Monday 02 August 2021

Curfew for cats would save many young birds, says city ecologist

Photo: photosforyou via Pixabay

Keeping cats in at night will keep more young birds safe, particularly now the breeding season is in full swing, a city ecologist has said.

The curfew could start at 8pm, Delft city ecologist Diny Tubbing told the AD. ‘Around that time the cats have eaten and then it is best they stay inside. I don’t want to force anything on people but in Australia, for example, it is normal for cats to be kept inside at night. I hope this will start a public discussion and people will think about what they’re doing.’

By leaving their cats to roam at night, owners are harming the bird population, which, in cities in particular, are having difficulty enough to breed, according to bird protection organisation Vogelbescherming.

The Netherlands is home to between two and three million cats and some 10,000 feral cats and strays. Between them they kill some 18 million birds a year, posing a threat to some 370 species.

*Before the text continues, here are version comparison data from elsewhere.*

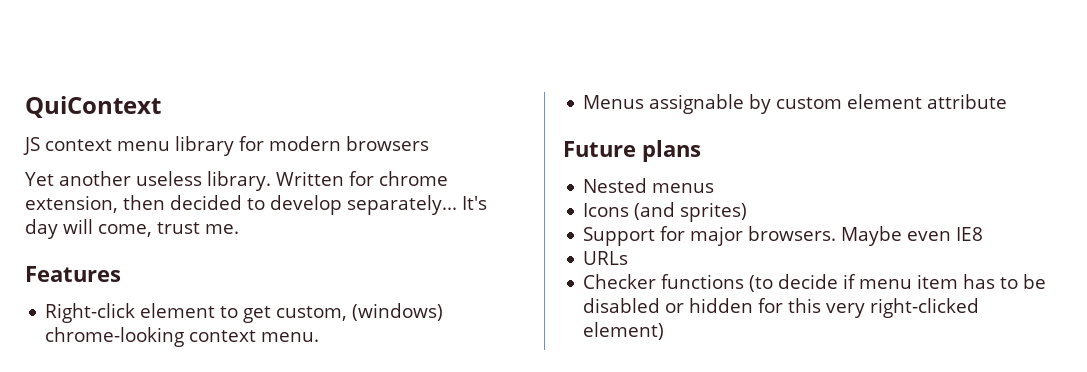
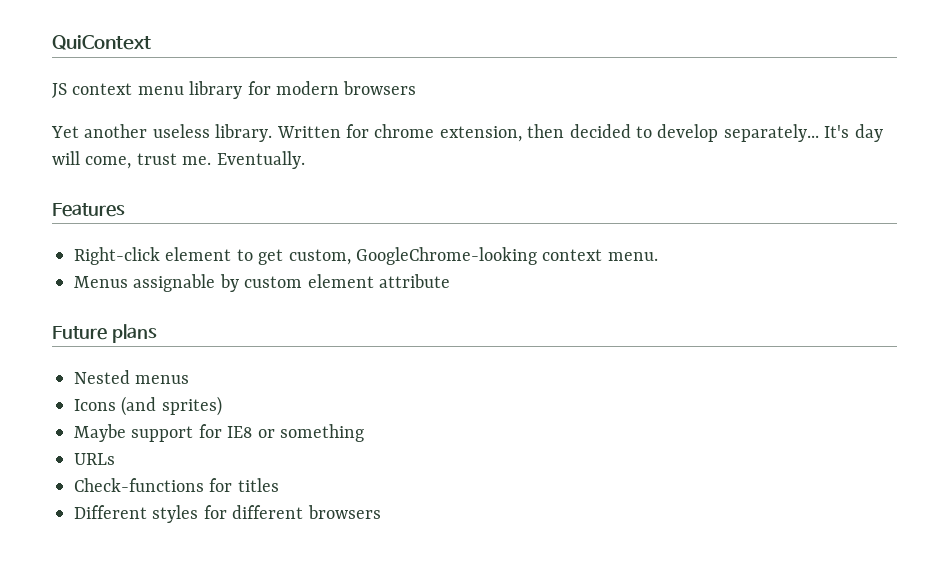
(239, 229) none -> [216,151,305,169] Eventually.
[352,303,444,321] [45,327,185,347] (windows) chrome-looking -> [356,247,537,265] GoogleChrome-looking
[583,226,952,246] Support for major browsers. Maybe even -> [74,424,222,442] Maybe support for
(984, 234) none -> [257,424,364,442] or something
[583,274,1047,292] [583,298,980,318] [583,322,665,340] Checker functions (to decide if menu item has to be disabled or hidden for this very right-clicked element) -> [74,478,279,492] [74,505,381,523] Check-functions for titles // Different styles for different browsers

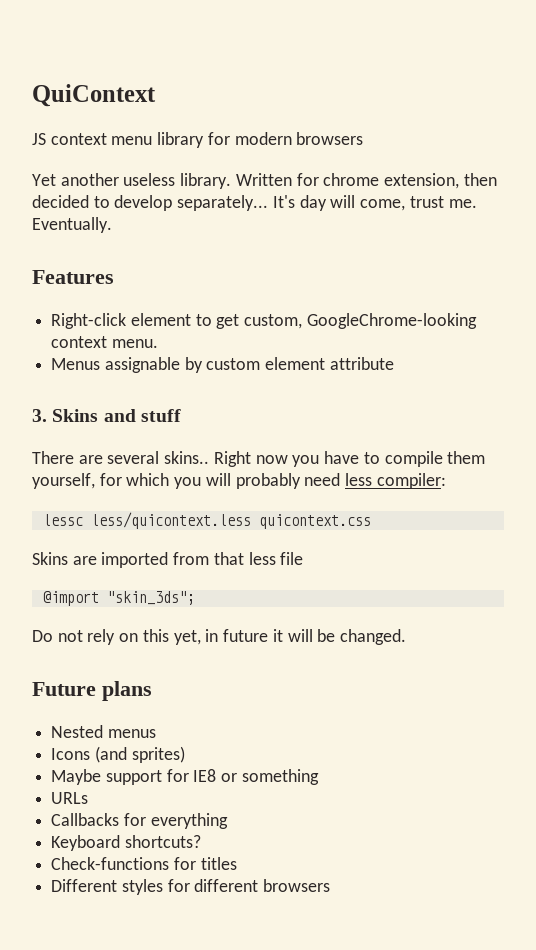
(450, 281) none -> [32,409,181,422] [32,451,486,467] [32,473,446,489] [42,512,371,529] [32,552,304,568] [42,591,195,606] [32,629,406,645] // 3. Skins and stuff // There are several skins.. Right now you have to compile them yourself, for which you will probably need less compiler: // lessc less/quicontext.less quicontext.css // Skins are imported from that less file // @import "skin_3ds"; // Do not rely on this yet, in future it will be changed.
(115, 459) none -> [51,813,228,829] [51,835,201,851] // Callbacks for everything // Keyboard shortcuts?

‘It wouldn’t be a curfew in the sense of checks and fines but it is important that people realise that cats go after birds and many other small animals, such as rabbits, mice and bats. Birds are particularly vulnerable. They can hear the cat during the day and sound the alarm. But at night they are asleep and the cat can take them unawares,’ Tubbing said.

Keeping the cats inside shouldn’t be a problem, Tubbing said. ‘They will cry a little at first and keep their owners awake at night but if you think the birds are worth it you’ll find a solution. Cats are hunters and that won’t change. But by giving them structure they’ll soon get used to staying indoors at night, preferably all year long.’

Garden owners can help by planting bushes for birds to flee in and where they can’t be easily pursued by cats, Tubbing said. Nesting boxes should be made cat proof by making sure cats don’t find a way of getting on top of them.

Tubbing’s is not the only attempt to curb killer cats. A paper by Tilburg university environmental law professors Arie Trouwborst and Han Somsen in the Journal of Environmental Law argued that under the European Bird and Habitat Directives countries have a legal obligation to protect wildlife, so allowing cats to roam and kill is illegal.

So far, however, neither the Dutch government nor the European Commission has  taken action on the subject.